Identification and characterization of GmMYB118 responses to drought and salt stress.

机构信息

Institute of Crop Sciences, Chinese Academy of Agricultural Sciences (CAAS)/National Key Facility for Crop Gene Resources and Genetic Improvement, Key Laboratory of Biology and Genetic Improvement of Triticeae Crops, Ministry of Agriculture, Beijing, 100081, China.

Beijing Advanced Innovation Center for Food Nutrition and Human Health/Beijing Key Lab of Plant Resource Research and Development, Beijing Technology and Business University, Beijing, 100048, China.

出版信息

BMC Plant Biol. 2018 Dec 3;18(1):320. doi: 10.1186/s12870-018-1551-7.

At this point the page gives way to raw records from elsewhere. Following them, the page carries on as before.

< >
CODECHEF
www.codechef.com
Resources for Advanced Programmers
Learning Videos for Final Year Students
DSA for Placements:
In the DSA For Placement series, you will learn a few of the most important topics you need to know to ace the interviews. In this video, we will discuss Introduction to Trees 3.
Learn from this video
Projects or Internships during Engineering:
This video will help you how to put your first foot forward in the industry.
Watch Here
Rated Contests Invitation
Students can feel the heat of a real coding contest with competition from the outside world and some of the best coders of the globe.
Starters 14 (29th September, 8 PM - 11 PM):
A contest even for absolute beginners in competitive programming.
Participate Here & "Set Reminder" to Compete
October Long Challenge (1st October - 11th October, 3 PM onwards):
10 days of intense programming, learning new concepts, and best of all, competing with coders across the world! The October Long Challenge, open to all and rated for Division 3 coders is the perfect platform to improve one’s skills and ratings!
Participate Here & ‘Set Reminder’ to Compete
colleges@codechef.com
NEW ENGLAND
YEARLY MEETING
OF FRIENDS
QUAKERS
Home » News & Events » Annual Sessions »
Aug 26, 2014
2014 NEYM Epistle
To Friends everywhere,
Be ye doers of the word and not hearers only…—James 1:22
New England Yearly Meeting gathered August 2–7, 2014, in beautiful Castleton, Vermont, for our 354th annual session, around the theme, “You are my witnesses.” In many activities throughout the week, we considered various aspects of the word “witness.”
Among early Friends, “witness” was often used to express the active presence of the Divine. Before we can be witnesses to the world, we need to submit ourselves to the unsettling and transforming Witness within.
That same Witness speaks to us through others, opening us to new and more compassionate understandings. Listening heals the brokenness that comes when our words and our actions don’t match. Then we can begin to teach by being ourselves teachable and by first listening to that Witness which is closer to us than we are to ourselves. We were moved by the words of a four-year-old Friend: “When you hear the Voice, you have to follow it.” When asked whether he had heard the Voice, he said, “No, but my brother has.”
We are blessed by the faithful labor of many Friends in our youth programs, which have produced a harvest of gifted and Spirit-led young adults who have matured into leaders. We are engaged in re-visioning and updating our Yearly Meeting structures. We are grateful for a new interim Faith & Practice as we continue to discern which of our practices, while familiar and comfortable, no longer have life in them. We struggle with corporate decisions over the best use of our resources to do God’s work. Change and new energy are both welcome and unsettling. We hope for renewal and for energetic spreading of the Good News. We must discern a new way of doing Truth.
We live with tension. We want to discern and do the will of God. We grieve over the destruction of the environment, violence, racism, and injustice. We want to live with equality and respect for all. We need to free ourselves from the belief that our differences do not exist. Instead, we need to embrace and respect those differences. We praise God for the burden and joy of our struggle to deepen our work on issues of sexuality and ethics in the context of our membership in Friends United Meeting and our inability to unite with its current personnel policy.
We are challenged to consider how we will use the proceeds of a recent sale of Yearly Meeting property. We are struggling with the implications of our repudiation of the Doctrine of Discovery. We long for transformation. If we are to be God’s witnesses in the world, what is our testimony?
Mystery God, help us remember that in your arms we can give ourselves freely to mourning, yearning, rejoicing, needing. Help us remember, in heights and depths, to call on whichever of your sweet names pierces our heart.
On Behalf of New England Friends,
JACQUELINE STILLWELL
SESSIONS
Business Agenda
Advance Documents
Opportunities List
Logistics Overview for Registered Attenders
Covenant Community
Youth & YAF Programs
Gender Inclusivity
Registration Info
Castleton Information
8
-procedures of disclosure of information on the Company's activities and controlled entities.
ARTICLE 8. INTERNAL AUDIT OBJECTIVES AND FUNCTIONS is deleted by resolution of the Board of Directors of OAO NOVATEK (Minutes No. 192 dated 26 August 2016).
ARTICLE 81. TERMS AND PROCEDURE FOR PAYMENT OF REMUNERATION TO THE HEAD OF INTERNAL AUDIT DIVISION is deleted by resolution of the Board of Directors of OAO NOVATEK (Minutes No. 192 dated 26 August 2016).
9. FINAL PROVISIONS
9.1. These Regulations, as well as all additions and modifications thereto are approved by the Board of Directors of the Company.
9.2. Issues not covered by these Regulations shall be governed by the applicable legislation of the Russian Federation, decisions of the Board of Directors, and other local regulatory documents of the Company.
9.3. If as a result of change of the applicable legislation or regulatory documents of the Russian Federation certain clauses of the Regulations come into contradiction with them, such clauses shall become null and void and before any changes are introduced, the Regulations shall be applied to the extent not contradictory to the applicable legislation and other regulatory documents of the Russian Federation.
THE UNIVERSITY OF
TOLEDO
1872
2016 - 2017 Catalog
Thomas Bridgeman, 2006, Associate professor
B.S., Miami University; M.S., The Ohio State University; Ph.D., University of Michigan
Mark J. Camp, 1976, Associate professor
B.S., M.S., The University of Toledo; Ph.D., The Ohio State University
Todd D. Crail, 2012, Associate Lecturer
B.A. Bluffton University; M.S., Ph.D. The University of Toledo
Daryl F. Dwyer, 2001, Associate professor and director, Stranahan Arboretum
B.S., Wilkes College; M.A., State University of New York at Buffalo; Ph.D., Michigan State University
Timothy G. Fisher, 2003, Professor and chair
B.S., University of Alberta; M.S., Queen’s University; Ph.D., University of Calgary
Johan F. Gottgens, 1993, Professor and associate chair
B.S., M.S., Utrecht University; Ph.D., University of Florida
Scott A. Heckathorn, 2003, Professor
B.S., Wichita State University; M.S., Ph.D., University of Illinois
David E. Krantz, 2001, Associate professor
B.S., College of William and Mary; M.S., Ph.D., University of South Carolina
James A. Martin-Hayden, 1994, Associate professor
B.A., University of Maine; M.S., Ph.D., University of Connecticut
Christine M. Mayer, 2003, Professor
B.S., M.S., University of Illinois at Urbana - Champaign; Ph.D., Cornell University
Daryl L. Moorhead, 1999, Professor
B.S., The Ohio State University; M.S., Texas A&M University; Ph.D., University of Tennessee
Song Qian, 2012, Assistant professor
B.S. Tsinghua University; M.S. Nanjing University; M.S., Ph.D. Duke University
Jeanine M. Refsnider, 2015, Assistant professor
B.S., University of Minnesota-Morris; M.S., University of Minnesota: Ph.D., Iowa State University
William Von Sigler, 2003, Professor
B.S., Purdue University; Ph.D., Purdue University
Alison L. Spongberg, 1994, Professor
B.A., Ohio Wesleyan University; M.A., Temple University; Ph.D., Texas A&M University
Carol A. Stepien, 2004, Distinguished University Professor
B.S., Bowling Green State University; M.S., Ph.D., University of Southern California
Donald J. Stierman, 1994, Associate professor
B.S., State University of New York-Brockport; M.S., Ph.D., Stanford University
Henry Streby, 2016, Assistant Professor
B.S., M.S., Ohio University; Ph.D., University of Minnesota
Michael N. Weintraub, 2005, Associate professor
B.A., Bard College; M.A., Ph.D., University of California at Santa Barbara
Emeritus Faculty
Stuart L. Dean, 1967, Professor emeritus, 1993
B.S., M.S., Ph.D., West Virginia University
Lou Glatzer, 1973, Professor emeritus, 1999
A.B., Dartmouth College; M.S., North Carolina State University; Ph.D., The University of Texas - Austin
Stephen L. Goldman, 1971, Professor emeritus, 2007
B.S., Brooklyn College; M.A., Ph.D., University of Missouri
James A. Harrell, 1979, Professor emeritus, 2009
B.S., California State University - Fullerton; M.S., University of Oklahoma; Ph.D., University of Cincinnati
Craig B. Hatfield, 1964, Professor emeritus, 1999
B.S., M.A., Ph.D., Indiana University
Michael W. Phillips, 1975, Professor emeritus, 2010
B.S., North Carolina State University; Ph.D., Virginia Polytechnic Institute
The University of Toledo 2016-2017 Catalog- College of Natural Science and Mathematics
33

DOI:10.1186/s12870-018-1551-7
PMID:30509166
原文链接:https://pmc.ncbi.nlm.nih.gov/articles/PMC6276260/
Abstract

BACKGROUND

Abiotic stress severely influences plant growth and development. MYB transcription factors (TFs), which compose one of the largest TF families, play an important role in abiotic stress responses.

RESULT

We identified 139 soybean MYB-related genes; these genes were divided into six groups based on their conserved domain and were distributed among 20 chromosomes (Chrs). Quantitative real-time PCR (qRT-PCR) indicated that GmMYB118 highly responsive to drought, salt and high temperature stress; thus, this gene was selected for further analysis. Subcellular localization revealed that the GmMYB118 protein located in the nucleus. Ectopic expression (EX) of GmMYB118 increased tolerance to drought and salt stress and regulated the expression of several stress-associated genes in transgenic Arabidopsis plants. Similarly, GmMYB118-overexpressing (OE) soybean plants generated via Agrobacterium rhizogenes (A. rhizogenes)-mediated transformation of the hairy roots showed improved drought and salt tolerance. Furthermore, compared with the control (CK) plants, the clustered, regularly interspaced, short palindromic repeat (CRISPR)-transformed plants exhibited reduced drought and salt tolerance. The contents of proline and chlorophyll in the OE plants were significantly greater than those in the CK plants, whose contents were greater than those in the CRISPR plants under drought and salt stress conditions. In contrast, the reactive oxygen species (ROS) and malondialdehyde (MDA) contents were significantly lower in the OE plants than in the CK plants, whose contents were lower than those in the CRISPR plants under stress conditions.

CONCLUSIONS

These results indicated that GmMYB118 could improve tolerance to drought and salt stress by promoting expression of stress-associated genes and regulating osmotic and oxidizing substances to maintain cell homeostasis.

摘要

背景

非生物胁迫严重影响植物的生长和发育。MYB 转录因子(TFs)作为最大的 TF 家族之一,在非生物胁迫响应中发挥重要作用。

结果

我们鉴定了 139 个大豆 MYB 相关基因;这些基因根据其保守结构域分为 6 组,并分布在 20 条染色体(Chrs)上。定量实时 PCR(qRT-PCR)表明,GmMYB118 对干旱、盐和高温胁迫高度响应;因此,选择该基因进行进一步分析。亚细胞定位表明 GmMYB118 蛋白位于细胞核内。GmMYB118 的异位表达(EX)增加了对干旱和盐胁迫的耐受性,并调节了转基因拟南芥植物中几种与胁迫相关基因的表达。同样,通过发根农杆菌(A. rhizogenes)介导的毛状根转化过表达(OE)大豆植物表现出提高的耐旱性和耐盐性。此外,与对照(CK)植物相比,经成簇规律间隔短回文重复(CRISPR)转化的植物耐旱性和耐盐性降低。干旱和盐胁迫条件下,OE 植物中的脯氨酸和叶绿素含量明显高于 CK 植物,而 CK 植物中的含量高于 CRISPR 植物。相比之下,OE 植物中的活性氧(ROS)和丙二醛(MDA)含量在胁迫条件下明显低于 CK 植物,而 CK 植物中的含量低于 CRISPR 植物。

结论

这些结果表明,GmMYB118 通过促进与胁迫相关基因的表达和调节渗透和氧化物质来维持细胞内稳态,从而提高对干旱和盐胁迫的耐受性。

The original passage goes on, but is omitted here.